What you will do = Take the lines below between the one holding "the client location." and the one holding "Cybersecurity Professional</a> •", inclusive, and copy them exactly. Add nothing.

START Provided information

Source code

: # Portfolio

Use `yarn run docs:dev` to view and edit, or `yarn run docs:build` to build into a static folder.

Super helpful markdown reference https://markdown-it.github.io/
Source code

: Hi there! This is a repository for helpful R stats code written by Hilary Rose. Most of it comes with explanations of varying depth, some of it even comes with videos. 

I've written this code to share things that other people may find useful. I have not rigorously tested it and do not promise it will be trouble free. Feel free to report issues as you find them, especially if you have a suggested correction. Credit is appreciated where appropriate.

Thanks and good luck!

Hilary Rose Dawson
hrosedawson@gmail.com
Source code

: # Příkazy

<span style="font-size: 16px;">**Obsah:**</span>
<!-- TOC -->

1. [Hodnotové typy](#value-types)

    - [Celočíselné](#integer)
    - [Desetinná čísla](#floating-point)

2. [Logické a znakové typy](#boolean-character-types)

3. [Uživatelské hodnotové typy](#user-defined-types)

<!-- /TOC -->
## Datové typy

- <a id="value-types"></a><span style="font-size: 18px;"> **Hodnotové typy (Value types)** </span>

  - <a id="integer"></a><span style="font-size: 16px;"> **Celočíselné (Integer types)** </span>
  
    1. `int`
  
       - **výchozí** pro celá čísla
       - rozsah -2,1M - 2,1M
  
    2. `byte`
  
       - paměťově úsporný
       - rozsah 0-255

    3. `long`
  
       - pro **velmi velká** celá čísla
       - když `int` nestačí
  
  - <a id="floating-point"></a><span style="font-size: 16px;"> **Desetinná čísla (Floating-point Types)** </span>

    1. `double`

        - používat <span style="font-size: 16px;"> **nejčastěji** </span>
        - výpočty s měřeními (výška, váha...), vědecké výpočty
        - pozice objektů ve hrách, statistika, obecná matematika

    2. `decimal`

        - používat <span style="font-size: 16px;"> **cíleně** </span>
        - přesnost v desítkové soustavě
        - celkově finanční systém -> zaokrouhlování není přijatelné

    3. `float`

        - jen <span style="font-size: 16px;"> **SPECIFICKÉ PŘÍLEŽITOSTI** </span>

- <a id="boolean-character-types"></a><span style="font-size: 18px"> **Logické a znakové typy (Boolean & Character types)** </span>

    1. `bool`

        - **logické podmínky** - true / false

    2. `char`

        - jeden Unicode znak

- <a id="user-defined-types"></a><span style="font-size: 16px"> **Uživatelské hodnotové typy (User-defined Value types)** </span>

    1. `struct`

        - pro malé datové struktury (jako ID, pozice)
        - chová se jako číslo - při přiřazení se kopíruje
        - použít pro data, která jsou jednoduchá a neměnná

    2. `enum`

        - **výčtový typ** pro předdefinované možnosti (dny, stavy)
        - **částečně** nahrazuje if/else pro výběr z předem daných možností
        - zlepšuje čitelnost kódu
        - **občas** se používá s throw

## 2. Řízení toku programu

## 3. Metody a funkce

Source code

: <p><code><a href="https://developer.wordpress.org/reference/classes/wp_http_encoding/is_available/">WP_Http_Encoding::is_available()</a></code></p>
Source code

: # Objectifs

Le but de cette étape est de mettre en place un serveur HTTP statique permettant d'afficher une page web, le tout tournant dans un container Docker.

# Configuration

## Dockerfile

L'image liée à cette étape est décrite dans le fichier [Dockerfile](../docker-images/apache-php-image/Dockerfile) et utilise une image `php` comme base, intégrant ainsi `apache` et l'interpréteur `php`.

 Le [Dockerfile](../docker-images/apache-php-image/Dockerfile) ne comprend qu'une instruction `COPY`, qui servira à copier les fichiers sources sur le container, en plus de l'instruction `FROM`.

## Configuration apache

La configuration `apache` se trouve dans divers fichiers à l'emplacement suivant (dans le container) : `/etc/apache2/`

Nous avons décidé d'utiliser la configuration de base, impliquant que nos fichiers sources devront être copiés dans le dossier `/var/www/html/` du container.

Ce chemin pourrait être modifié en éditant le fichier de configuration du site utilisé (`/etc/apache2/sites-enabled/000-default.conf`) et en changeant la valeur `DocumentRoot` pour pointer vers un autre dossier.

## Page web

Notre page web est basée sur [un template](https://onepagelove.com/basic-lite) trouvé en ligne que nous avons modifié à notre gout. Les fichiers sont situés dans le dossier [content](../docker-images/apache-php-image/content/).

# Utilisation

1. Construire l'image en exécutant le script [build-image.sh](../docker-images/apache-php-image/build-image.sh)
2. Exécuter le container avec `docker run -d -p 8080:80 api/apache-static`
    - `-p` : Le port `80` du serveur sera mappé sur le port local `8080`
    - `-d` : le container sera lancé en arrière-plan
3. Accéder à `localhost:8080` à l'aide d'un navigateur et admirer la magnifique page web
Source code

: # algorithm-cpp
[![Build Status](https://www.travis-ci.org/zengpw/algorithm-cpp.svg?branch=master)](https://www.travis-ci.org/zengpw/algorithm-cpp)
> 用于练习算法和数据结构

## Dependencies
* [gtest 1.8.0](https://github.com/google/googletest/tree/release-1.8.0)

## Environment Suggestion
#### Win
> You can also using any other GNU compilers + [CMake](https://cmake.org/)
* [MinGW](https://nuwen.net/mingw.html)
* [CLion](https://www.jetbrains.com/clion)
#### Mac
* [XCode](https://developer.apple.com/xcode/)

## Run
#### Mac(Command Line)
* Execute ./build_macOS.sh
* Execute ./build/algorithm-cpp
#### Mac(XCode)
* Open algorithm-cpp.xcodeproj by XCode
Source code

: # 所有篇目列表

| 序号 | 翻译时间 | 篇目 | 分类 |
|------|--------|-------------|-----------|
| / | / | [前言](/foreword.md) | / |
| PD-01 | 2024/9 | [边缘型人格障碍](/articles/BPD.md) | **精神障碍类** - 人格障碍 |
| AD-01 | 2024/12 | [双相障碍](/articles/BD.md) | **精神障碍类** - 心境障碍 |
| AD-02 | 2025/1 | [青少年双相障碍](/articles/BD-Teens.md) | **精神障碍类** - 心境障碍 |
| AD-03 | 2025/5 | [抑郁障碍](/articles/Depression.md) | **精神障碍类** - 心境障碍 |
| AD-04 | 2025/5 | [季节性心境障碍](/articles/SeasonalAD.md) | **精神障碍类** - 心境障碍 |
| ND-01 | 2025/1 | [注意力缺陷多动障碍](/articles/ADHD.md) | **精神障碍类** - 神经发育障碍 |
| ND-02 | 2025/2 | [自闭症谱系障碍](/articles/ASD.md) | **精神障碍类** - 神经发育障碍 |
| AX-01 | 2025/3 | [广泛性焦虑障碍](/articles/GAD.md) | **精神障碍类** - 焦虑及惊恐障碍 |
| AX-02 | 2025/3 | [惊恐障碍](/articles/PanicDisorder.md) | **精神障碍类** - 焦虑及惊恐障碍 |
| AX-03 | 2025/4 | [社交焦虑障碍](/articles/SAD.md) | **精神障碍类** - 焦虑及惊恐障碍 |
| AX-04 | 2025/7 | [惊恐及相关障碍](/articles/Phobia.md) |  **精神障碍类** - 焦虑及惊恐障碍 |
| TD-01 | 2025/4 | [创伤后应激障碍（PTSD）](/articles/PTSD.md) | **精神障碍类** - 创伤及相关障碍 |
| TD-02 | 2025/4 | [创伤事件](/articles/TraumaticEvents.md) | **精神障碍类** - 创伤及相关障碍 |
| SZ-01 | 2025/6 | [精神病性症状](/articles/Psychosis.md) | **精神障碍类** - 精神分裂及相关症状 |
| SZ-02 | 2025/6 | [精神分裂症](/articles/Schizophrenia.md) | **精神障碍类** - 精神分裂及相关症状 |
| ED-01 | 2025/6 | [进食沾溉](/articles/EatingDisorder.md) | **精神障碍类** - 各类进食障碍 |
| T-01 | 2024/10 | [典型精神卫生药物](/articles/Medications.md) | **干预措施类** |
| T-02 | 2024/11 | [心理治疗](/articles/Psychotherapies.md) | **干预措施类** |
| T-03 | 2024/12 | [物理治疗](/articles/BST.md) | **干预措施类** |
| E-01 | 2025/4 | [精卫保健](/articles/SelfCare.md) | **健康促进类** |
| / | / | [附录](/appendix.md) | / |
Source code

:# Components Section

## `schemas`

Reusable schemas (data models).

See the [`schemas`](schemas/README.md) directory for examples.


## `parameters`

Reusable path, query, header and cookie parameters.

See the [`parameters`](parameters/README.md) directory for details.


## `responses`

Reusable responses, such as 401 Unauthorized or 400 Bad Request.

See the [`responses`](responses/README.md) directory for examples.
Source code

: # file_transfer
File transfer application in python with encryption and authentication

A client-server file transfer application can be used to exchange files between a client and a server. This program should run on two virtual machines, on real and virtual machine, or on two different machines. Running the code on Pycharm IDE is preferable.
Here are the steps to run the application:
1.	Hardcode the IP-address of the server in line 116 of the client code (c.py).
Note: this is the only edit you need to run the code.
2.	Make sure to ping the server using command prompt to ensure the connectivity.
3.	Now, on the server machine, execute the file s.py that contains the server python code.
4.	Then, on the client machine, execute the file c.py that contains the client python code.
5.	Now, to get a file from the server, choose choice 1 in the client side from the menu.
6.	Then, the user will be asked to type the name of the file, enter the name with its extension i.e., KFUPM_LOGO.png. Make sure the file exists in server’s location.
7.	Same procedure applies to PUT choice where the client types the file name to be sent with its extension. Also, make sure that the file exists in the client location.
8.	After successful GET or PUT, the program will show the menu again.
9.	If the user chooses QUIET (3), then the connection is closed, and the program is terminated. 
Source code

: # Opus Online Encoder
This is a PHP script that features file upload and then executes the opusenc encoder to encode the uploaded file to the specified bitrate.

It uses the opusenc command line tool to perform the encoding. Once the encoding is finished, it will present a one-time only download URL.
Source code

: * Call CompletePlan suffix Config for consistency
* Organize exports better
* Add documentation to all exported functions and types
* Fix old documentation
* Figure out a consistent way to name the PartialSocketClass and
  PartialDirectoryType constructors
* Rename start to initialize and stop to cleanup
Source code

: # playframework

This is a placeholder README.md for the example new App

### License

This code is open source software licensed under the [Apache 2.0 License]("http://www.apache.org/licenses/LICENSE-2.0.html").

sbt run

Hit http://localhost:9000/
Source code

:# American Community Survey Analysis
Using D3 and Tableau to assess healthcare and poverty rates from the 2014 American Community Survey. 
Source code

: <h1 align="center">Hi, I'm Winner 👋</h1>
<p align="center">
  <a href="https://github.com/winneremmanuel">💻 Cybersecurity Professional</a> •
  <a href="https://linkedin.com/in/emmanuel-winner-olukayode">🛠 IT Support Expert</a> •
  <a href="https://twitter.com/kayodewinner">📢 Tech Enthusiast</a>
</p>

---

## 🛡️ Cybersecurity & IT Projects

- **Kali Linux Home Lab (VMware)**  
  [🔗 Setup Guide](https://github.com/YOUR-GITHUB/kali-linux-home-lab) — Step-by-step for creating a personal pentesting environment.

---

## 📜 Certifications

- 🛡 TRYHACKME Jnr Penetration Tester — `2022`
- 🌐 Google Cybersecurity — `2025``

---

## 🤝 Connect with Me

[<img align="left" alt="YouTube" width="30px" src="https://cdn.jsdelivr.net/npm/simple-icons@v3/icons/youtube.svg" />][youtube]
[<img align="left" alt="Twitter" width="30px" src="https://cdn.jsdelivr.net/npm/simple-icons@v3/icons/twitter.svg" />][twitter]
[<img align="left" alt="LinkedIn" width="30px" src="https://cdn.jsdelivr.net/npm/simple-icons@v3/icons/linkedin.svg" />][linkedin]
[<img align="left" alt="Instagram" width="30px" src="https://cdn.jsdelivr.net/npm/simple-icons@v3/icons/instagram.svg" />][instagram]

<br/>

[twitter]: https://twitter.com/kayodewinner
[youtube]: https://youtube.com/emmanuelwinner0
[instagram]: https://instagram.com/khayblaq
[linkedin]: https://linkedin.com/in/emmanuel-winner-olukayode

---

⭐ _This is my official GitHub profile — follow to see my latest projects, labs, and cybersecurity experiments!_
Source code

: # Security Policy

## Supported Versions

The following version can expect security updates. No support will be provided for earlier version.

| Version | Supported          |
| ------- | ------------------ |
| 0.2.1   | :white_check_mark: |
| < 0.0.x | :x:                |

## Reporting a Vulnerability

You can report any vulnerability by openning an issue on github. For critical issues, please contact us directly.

END Provided information

Finished task =
7.	Same procedure applies to PUT choice where the client types the file name to be sent with its extension. Also, make sure that the file exists in the client location.
8.	After successful GET or PUT, the program will show the menu again.
9.	If the user chooses QUIET (3), then the connection is closed, and the program is terminated. 
Source code

: # Opus Online Encoder
This is a PHP script that features file upload and then executes the opusenc encoder to encode the uploaded file to the specified bitrate.

It uses the opusenc command line tool to perform the encoding. Once the encoding is finished, it will present a one-time only download URL.
Source code

: * Call CompletePlan suffix Config for consistency
* Organize exports better
* Add documentation to all exported functions and types
* Fix old documentation
* Figure out a consistent way to name the PartialSocketClass and
  PartialDirectoryType constructors
* Rename start to initialize and stop to cleanup
Source code

: # playframework

This is a placeholder README.md for the example new App

### License

This code is open source software licensed under the [Apache 2.0 License]("http://www.apache.org/licenses/LICENSE-2.0.html").

sbt run

Hit http://localhost:9000/
Source code

:# American Community Survey Analysis
Using D3 and Tableau to assess healthcare and poverty rates from the 2014 American Community Survey. 
Source code

: <h1 align="center">Hi, I'm Winner 👋</h1>
<p align="center">
  <a href="https://github.com/winneremmanuel">💻 Cybersecurity Professional</a> •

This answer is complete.